By contrast, Joe Krause, co-founder of coalition member DigitalConsumer.org, said he's not necessarily opposed to government mandates. "If those pro-consumer, pro-fair-use purposes were in there, we'd go along with it," Krause said. "Our goal as an organization is to make sure that consumer fair-use rights are supported."

According to last year's version of CBDTPA, all "digital media devices" sold in the United States or shipped across state lines must include copy-protection mechanisms to be defined by the Federal Communications Commission. "Digital media device" is defined broadly: Any hardware or software that reproduces, displays or "retrieves or accesses" any kind of copyrighted work.

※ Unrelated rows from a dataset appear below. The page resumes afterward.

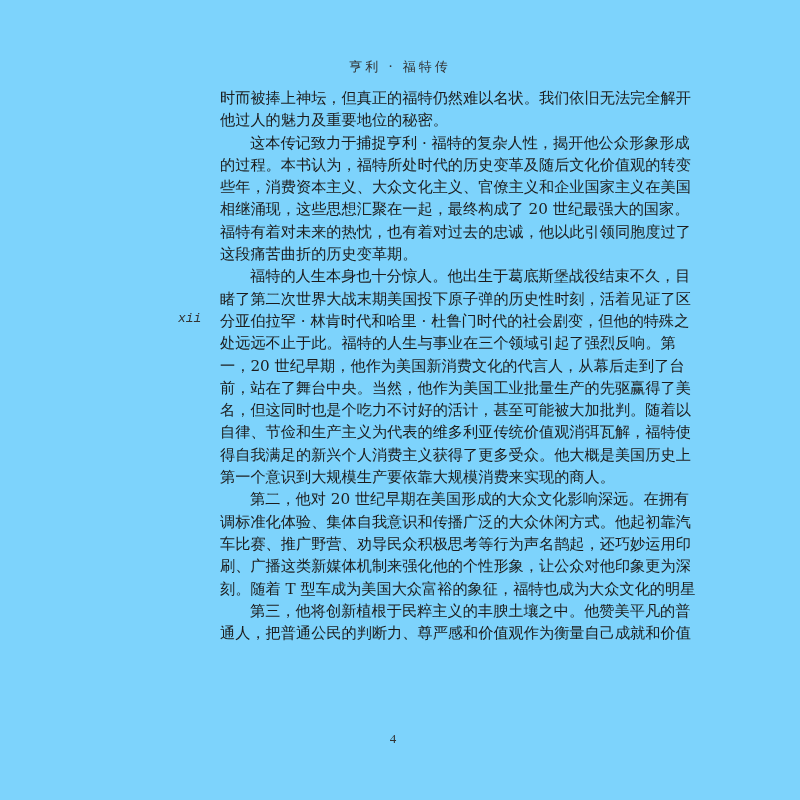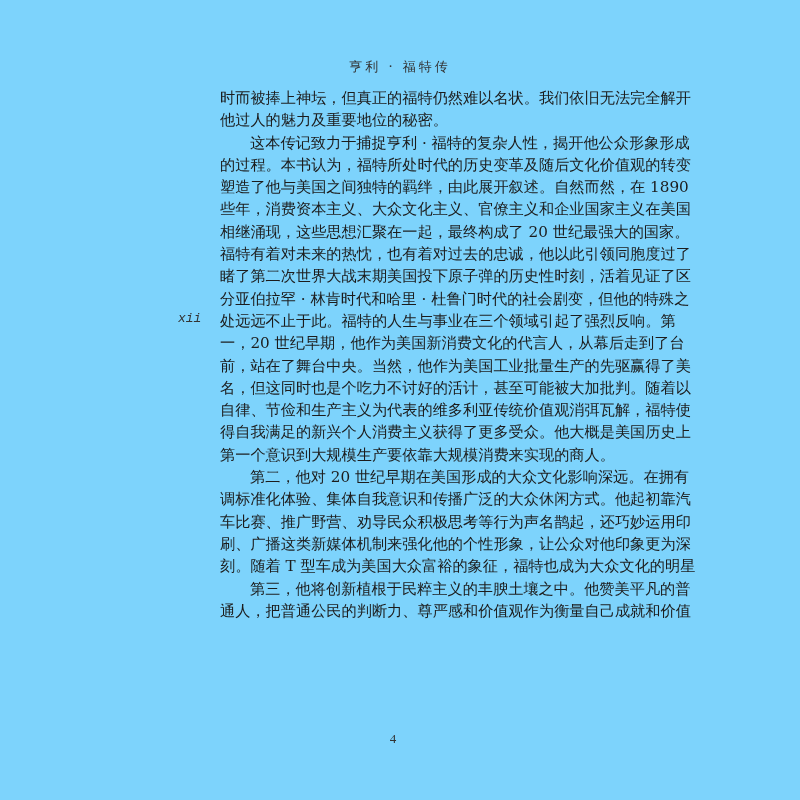--- a/index.html
+++ b/index.html
@@ -90,27 +90,28 @@
   <div class="body-text">
 
     <div class="para">
       <span class="line">时而被捧上神坛，但真正的福特仍然难以名状。我们依旧无法完全解开</span>
       <span class="line last">他过人的魅力及重要地位的秘密。</span>
     </div>
 
     <div class="para">
       <span class="line indent">这本传记致力于捕捉亨利 · 福特的复杂人性，揭开他公众形象形成</span>
       <span class="line">的过程。本书认为，福特所处时代的历史变革及随后文化价值观的转变</span>
-      <span class="line">塑造了他与美国之间独特的羁绊，由此展开叙述。自然而然，在 1890</span>
       <span class="line">些年，消费资本主义、大众文化主义、官僚主义和企业国家主义在美国</span>
       <span class="line">相继涌现，这些思想汇聚在一起，最终构成了 20 世纪最强大的国家。</span>
       <span class="line">福特有着对未来的热忱，也有着对过去的忠诚，他以此引领同胞度过了</span>
+      <span class="line last">这段痛苦曲折的历史变革期。</span>
     </div>
 
     <div class="para">
+      <span class="line indent">福特的人生本身也十分惊人。他出生于葛底斯堡战役结束不久，目</span>
       <span class="line">睹了第二次世界大战末期美国投下原子弹的历史性时刻，活着见证了区</span>
       <span class="line">分亚伯拉罕 · 林肯时代和哈里 · 杜鲁门时代的社会剧变，但他的特殊之</span>
       <span class="line">处远远不止于此。福特的人生与事业在三个领域引起了强烈反响。第</span>
       <span class="line">一，20 世纪早期，他作为美国新消费文化的代言人，从幕后走到了台</span>
       <span class="line">前，站在了舞台中央。当然，他作为美国工业批量生产的先驱赢得了美</span>
       <span class="line">名，但这同时也是个吃力不讨好的活计，甚至可能被大加批判。随着以</span>
       <span class="line">自律、节俭和生产主义为代表的维多利亚传统价值观消弭瓦解，福特使</span>
       <span class="line">得自我满足的新兴个人消费主义获得了更多受众。他大概是美国历史上</span>
       <span class="line last">第一个意识到大规模生产要依靠大规模消费来实现的商人。</span>
     </div>

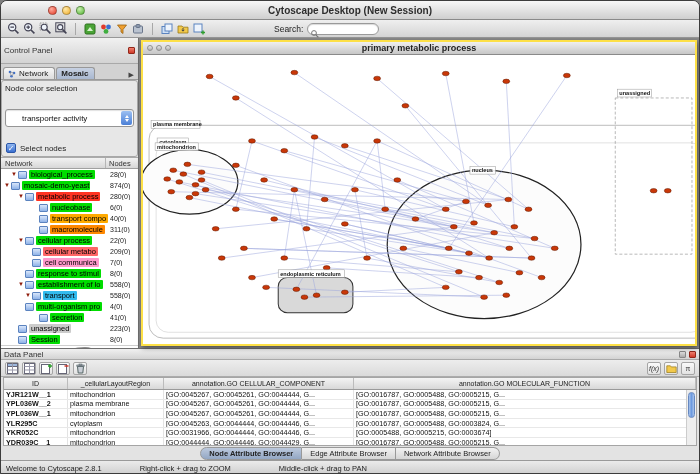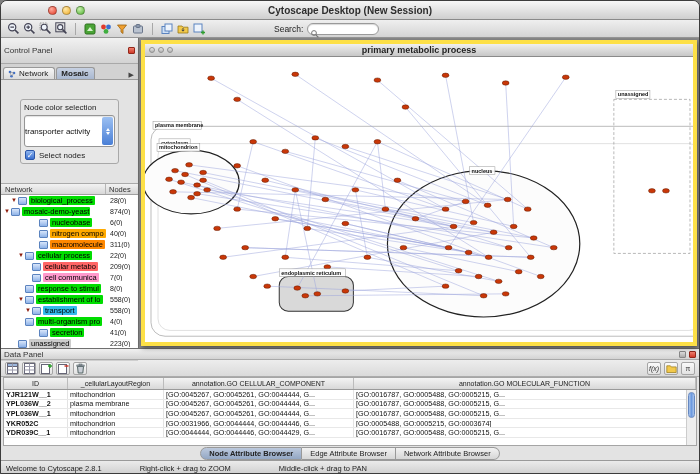--- a/index.html
+++ b/index.html
@@ -26,23 +26,23 @@
   .main-row{flex:1;min-height:0;display:flex;background:#8b8b8b;}
   
   .control-panel{flex:0 0 138px;background:#e3e3e3;border-right:1px solid #6f6f6f;display:flex;flex-direction:column;min-height:0;}
   .cp-titlebar{flex:0 0 12px;display:flex;align-items:center;background:linear-gradient(#f1f1f1,#d3d3d3);border-bottom:1px solid #a9a9a9;padding:8px 3px;}
   .cp-title{font-size:8px;color:#333;flex:1;}
   .cp-close{width:7px;height:7px;background:linear-gradient(#f08070,#cf3a28);border:1px solid #92271a;border-radius:1px;}
   .cp-tabs{flex:0 0 16px;display:flex;align-items:flex-end;background:#d2d2d2;border-bottom:1px solid #9a9a9a;padding:2px 2px 0 2px;gap:1px;}
   .cp-tab{font-size:8px;padding:1px 6px 1px 4px;border:1px solid #989898;border-bottom:none;border-radius:3px 3px 0 0;background:linear-gradient(#f6f6f6,#dcdcdc);display:flex;gap:3px;align-items:center;color:#222;}
   .cp-tab.on{background:linear-gradient(#c7d1e2,#a9b8d0);font-weight:bold;}
   .cp-tab-arrow{margin-left:auto;font-size:7px;color:#444;padding-right:2px;}
-  .color-box{margin:19px;border:1px solid #a8a8a8;border-radius:3px;padding:3px 3px;display:flex;flex-direction:column;gap:3px;background:#e7e7e7;}
+  .color-box{margin:0;border:1px solid #a8a8a8;border-radius:3px;padding:3px 3px;display:flex;flex-direction:column;gap:16px;background:#e7e7e7;}
   .cb-label{font-size:8px;color:#222;}
-  .cb-select{height:32px;background:#fff;border:1px solid #959595;border-radius:3px;display:flex;align-items:center;font-size:8px;color:#111;padding-left:0;position:relative;box-shadow:inset 0 1px 1px rgba(0,0,0,.12);}
+  .cb-select{height:18px;background:#fff;border:1px solid #959595;border-radius:3px;display:flex;align-items:center;font-size:8px;color:#111;padding-left:16px;position:relative;box-shadow:inset 0 1px 1px rgba(0,0,0,.12);}
   .cb-arrowbtn{position:absolute;right:1px;top:1px;bottom:1px;width:11px;border-radius:2px;background:linear-gradient(#9cc0f2,#4a7fd6);display:flex;flex-direction:column;align-items:center;justify-content:center;gap:1px;}
   .cb-arrowbtn i{display:block;width:0;height:0;border-left:2.5px solid transparent;border-right:2.5px solid transparent;}
   .cb-arrowbtn .up{border-bottom:3px solid #fff;}
   .cb-arrowbtn .down{border-top:3px solid #fff;}
   .cb-check-row{display:flex;align-items:center;gap:4px;padding-left:1px;}
   .checkbox{width:10px;height:10px;border-radius:2px;background:linear-gradient(#8fb6f0,#3a6fd0);border:1px solid #2a56a8;color:#fff;font-size:8px;line-height:9px;text-align:center;}
   .cb-check-label{font-size:8px;color:#222;}
   .tree-header{flex:0 0 12px;display:flex;background:linear-gradient(#f2f2f2,#d7d7d7);border-top:1px solid #aaa;border-bottom:1px solid #a0a0a0;font-size:7.5px;color:#333;align-items:center;}
   .th-net{flex:1;padding-left:4px;border-right:1px solid #b5b5b5;height:100%;display:flex;align-items:center;}
   .th-nodes{flex:0 0 32px;padding-left:3px;height:100%;display:flex;align-items:center;}
@@ -51,21 +51,21 @@
   .tree-row.sel{background:#3272d9;}
   .tri{width:8px;font-size:6px;color:#8e1b0a;text-align:center;flex:0 0 auto;line-height:11px;}
   .fold{width:9px;height:8px;flex:0 0 auto;background:linear-gradient(#d9e6fa,#8fb3e8);border:1px solid #5b83bf;border-radius:1px;margin-right:2px;}
   .chip{padding:0 2px;border-radius:1px;color:#000;flex:0 0 auto;max-width:68px;overflow:hidden;}
   .spring{flex:1;}
   .cnt{flex:0 0 28px;overflow:hidden;font-size:7px;color:#222;}
   .tree-row.sel .cnt{color:#fff;}
   .birdseye{flex:1;background:#fff;overflow:hidden;border-top:1px solid #cfcfcf;position:relative;}
   
   .desktop{flex:1;position:relative;background:#8b8b8b;}
-  .iframe{position:absolute;inset:2px;display:flex;flex-direction:column;border:4px solid #fde047;box-shadow:1px 2px 5px rgba(0,0,0,.45);}
+  .iframe{position:absolute;inset:2px;display:flex;flex-direction:column;border:2px solid #fde047;box-shadow:1px 2px 5px rgba(0,0,0,.45);}
   .iframe-title{flex:0 0 13px;background:linear-gradient(#efefef,#c7c7c7);border-bottom:1px solid #8a8a8a;display:flex;align-items:center;justify-content:center;font-size:9px;font-weight:bold;color:#222;position:relative;}
   .if-lights{position:absolute;left:4px;display:flex;gap:3px;}
   .if-light{width:6px;height:6px;border-radius:50%;background:linear-gradient(#e8e8e8,#b2b2b2);border:1px solid #909090;}
   .canvas{flex:1;background:#fff;position:relative;min-height:0;}
   .canvas svg{position:absolute;inset:0;width:100%;height:100%;}
   
   .data-panel{flex:0 0 112px;display:flex;flex-direction:column;background:#e3e3e3;border-top:1px solid #6f6f6f;min-height:0;}
   .dp-titlebar{flex:0 0 11px;display:flex;align-items:center;background:linear-gradient(#f1f1f1,#d3d3d3);border-bottom:1px solid #a9a9a9;padding:0 3px;gap:3px;}
   .dp-title{font-size:8px;color:#333;flex:1;}
   .dp-float{width:7px;height:7px;background:linear-gradient(#ddd,#aaa);border:1px solid #888;border-radius:1px;}
@@ -249,32 +249,40 @@
           </div>
           <div class="tree-row">
             <span style="width: 2px; flex: 0 0 auto;"></span>
             <span class="tri">▼</span>
             <span class="fold"></span>
             <span class="chip" style="background: rgb(0, 221, 0);">mosaic-demo-yeast</span>
             <span class="spring"></span>
             <span class="cnt">874(0)</span>
           </div>
           <div class="tree-row">
+            <span style="width: 16px; flex: 0 0 auto;"></span>
+            <span class="tri">▼</span>
+            <span class="fold"></span>
+            <span class="chip" style="background: rgb(255, 51, 34);">metabolic process</span>
+            <span class="spring"></span>
+            <span class="cnt">280(0)</span>
+          </div>
+          <div class="tree-row">
             <span style="width: 30px; flex: 0 0 auto;"></span>
             <span class="tri"></span>
             <span class="fold"></span>
             <span class="chip" style="background: rgb(0, 221, 0);">nucleobase</span>
             <span class="spring"></span>
             <span class="cnt">6(0)</span>
           </div>
           <div class="tree-row">
             <span style="width: 30px; flex: 0 0 auto;"></span>
             <span class="tri"></span>
             <span class="fold"></span>
-            <span class="chip" style="background: rgb(255, 170, 0);">nitrogen compo</span>
+            <span class="chip" style="background: rgb(255, 170, 0);">transport compo</span>
             <span class="spring"></span>
             <span class="cnt">40(0)</span>
           </div>
           <div class="tree-row">
             <span style="width: 30px; flex: 0 0 auto;"></span>
             <span class="tri"></span>
             <span class="fold"></span>
             <span class="chip" style="background: rgb(255, 136, 0);">macromolecule</span>
             <span class="spring"></span>
             <span class="cnt">311(0)</span>
@@ -613,20 +621,26 @@
             <div class="tcell c2">[GO:0045267, GO:0045261, GO:0044444, G...</div>
             <div class="tcell c3">[GO:0016787, GO:0005488, GO:0005215, G...</div>
           </div>
           <div class="trow">
             <div class="tcell c0">YPL036W__1</div>
             <div class="tcell c1">mitochondrion</div>
             <div class="tcell c2">[GO:0045267, GO:0045261, GO:0044444, G...</div>
             <div class="tcell c3">[GO:0016787, GO:0005488, GO:0005215, G...</div>
           </div>
           <div class="trow">
+            <div class="tcell c0">YLR295C</div>
+            <div class="tcell c1">cytoplasm</div>
+            <div class="tcell c2">[GO:0045263, GO:0044444, GO:0044446, G...</div>
+            <div class="tcell c3">[GO:0016787, GO:0005488, GO:0003824, G...</div>
+          </div>
+          <div class="trow">
             <div class="tcell c0">YKR052C</div>
             <div class="tcell c1">mitochondrion</div>
             <div class="tcell c2">[GO:0031966, GO:0044444, GO:0044446, G...</div>
             <div class="tcell c3">[GO:0005488, GO:0005215, GO:0003674]</div>
           </div>
           <div class="trow">
             <div class="tcell c0">YDR039C__1</div>
             <div class="tcell c1">mitochondrion</div>
             <div class="tcell c2">[GO:0044444, GO:0044446, GO:0044429, G...</div>
             <div class="tcell c3">[GO:0016787, GO:0005488, GO:0005215, G...</div>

The FCC would have a year from the date the president signs the CBDTPA to decide whether representatives of "digital media device manufacturers, consumer groups and copyright owners" have reached a reasonable compromise on copy protection standards. These standards have to comply with guidelines set by CBDTPA, including being reliable, resistant to attack, upgradable and not too expensive.

As an incentive for the negotiators to reach a deal, the FCC is required to send an interim progress report to Congress six months after the law is enacted, while talks are still underway. After one year has elapsed, if the FCC concludes a reasonable agreement has been reached, the agency will approve the standards and give them the force of law. Otherwise the FCC will come up with its own regulations.